5 Haziran 2011 Pazar

Galatasaray Neden Şirketlerini Birleştirmek Zorundaydı?

Bildiğiniz gibi Galatasaray’da çok uzun zamandır gündemde olan şirket birleşmesi sağlandı. Senelerdir yapılması gereken ilk şey olarak haklı gerekçelerle önplana alınan bu konuyu beraberce tartışalım.

Şirket Yapıları

Galatasaray SK’ne bağlı şirketlerden iki tanesi GS Futbol AŞ ve GS Sportif AŞ’di. (Kuruluşu 1997) Galatasaray bu şirket modeline geçtikten sonra Nisan 2002’de borsaya kote olmuştur. Ancak olurken stratejik bir hata yapmış, nitekim o hatanın bedelini şirketleri birleştiremediğimiz sürece de fazlasıyla ödemiştir. (Yeri gelmişken belirtmekte fayda var; Beşiktaş JK hariç Fenerbahçe SK ve Trabzon SK’nın da borsaya açılım modeli bizimki ile aynıdır).

Şöyle ki;

Kulübün elde ettiği gelirleri ve kulübün çatısı altında kurulan şirketlerin sağladığı ticari kazançları, İMKB’ye kote edilen Sportif A.Ş.’ye devir edilmiş ve kulübün tüm giderleri ise kulüp bünyesinde bırakacak şekilde oluşturulan bir yapı ile borsaya açılınmıştır.

Yani tüm gelirler Sportif AŞ’ye, tüm giderler Futbol AŞ’ye verilmiştir. Böylece Futbol AŞ’deki zarar gün be gün büyürken, hissedarlarına temettü dağıtmak zorunda olan Sportif AŞ hiçbir gider göstermeden kemiksiz karın üzerine konmuştur. Sportif AŞ futbolculara ödenen bedellere bile elini sürmezken; yayın gelirleri, sponsorluk gelirleri, reklam gelirleri, lisansiye bedelleri, UEFA ve TFF’dan gelen gelirlerin tamamını mali tablolarına yansıtma kabiliyetine haizdi. Kısacası; finansman harcaması gerektirmeyen ve birçoğu vergiden muaf bu gelirler bizi ciddi temettülerle yüz yüze bırakmıştır.

Halka Arz

Nisan 2002’de GS Sportif AŞ’nin %16’sı borsaya kote edilmiştir. Bu halka arzın %65’i yurtdışında bu işle uğraşan şirketlerce alınmış, GSK kasasına 21 milyon $ gelir sağlanmıştır.

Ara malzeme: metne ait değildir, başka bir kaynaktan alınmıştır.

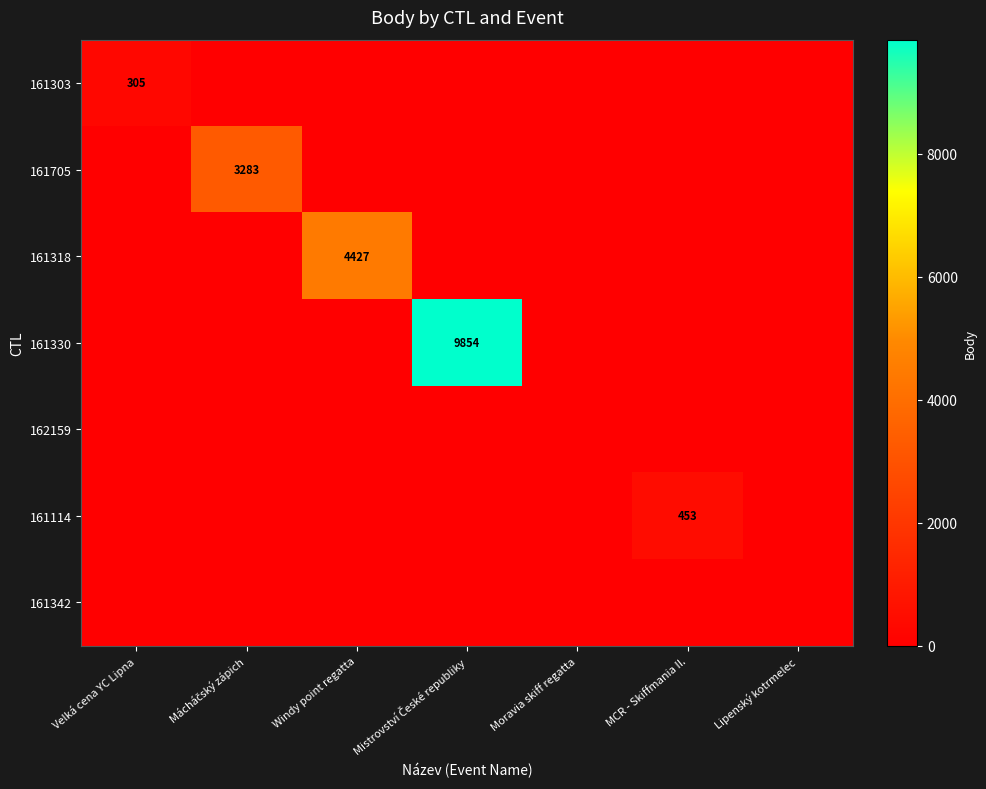

Which has a higher value, Mistrovství České republiky or Lipenský kotrmelec?

Mistrovství České republiky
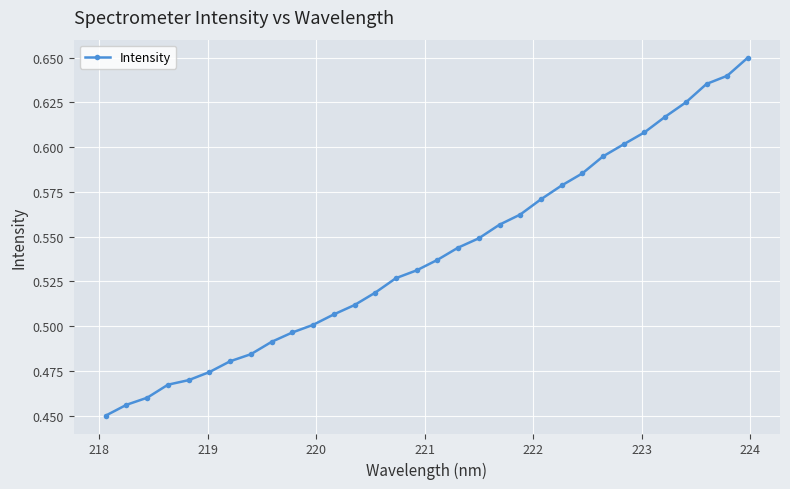

What is the sum of all values?

17.3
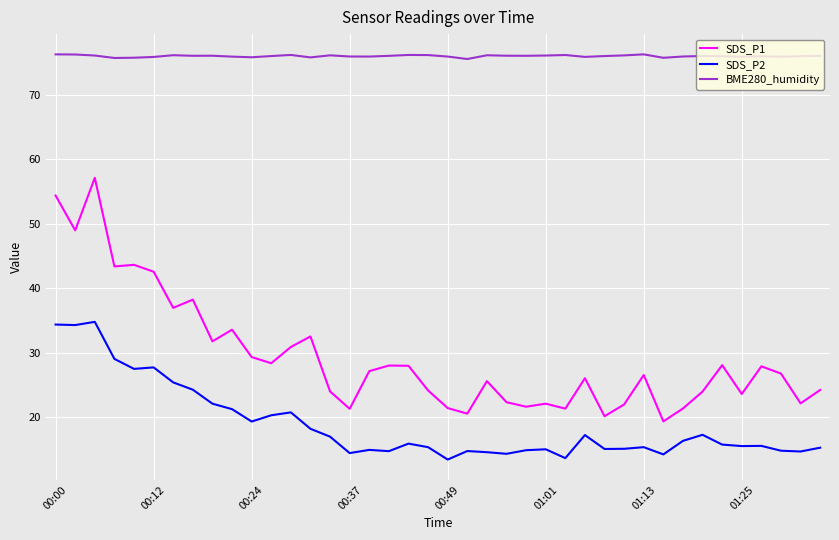

What is the minimum value for SDS_P1?

19.4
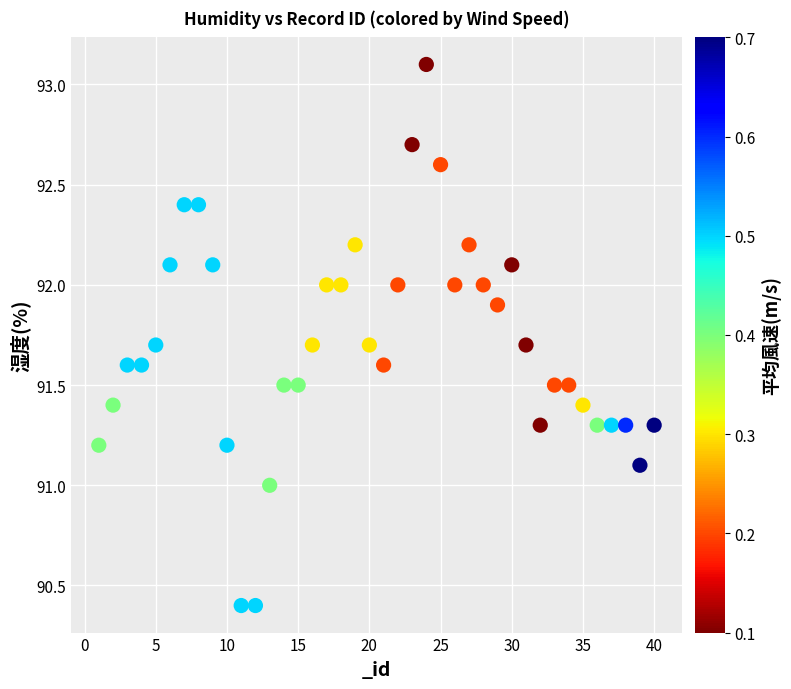

What is the range of X values (max minus min)?

39.0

Bu girdiye rağmen 2001-2006 döneminde toplam 62 milyon TL temettü dağıtılmak zorunda kalınmıştır.

2000 yılında Faruk Süren’in vizyon / stratejik ortak söylemleri ile ortaya attığı, çoğu kişinin de istikrar adına onayladığı AIG operasyonu yapılıştır. Yani GS Sportif AŞ’nin %21,05’i söz konusu ABD şirketine verilmiştir.

Sonraki süreçte kulüp bu hisseleri geriye almaya çalışmış, bu olay dava konusu olmuştur. Kulübün böylesi bir maddi külfetin altına girememesi sonrası şimdiki başkan Ünal Aysal devreye girerek söz konusu hisseleri 23.5 milyon $’a satın almıştır. Ancak ilerleyen dönemde GSK nakit olarak bu bedeli Aysal’a ödeyemediği için bu hisseler bir kez daha el değiştirmiştir. 38,6 milyon $’a yabacı kuruluşlara satılmıştır. (Nisan 2006)

Bu operasyon ve ikincil halka arz nedeniyle GSK’nün Sportif AŞ’deki hisse oranı %62,95’e düşmüştür.


QVT & Ünal Aysal

Uzunca bir süre bu hisselerin çoğu QVT isimli firmanın elindeydi. Hatta konuyla ilgili Galatasaray SK ilgili şirket ile davalık olmuştur. Ancak GSK İMKB’ye şirketlerin birleşmesi için gerekli başvuruyu yapmış, çıkan onayın ardından (hisse değeri 155 TL’den) tüm hisse sahiplerine çağrı yapılmıştır. Şirket birleşmesi için alınan karar sonrası en önemli adım bu hisselerin geri toplarken ortaya çıkan finansmanın sağlanması ve belki de daha önemlisi QVT ile anlaşılması olarak ortaya çıkmıştı. Bu sorun şirket birleşmesi öncesi halledildi.

Yakın dönemde şirketler birleştirilerek; futbolda oluşan gelir ve gideriyle halka açık olan bir şirket statüsüne gelmiş, yüksek temettü dağıtan sadece gelirleri içerisinde barındıran şirket yapısı ortadan kalkmıştır.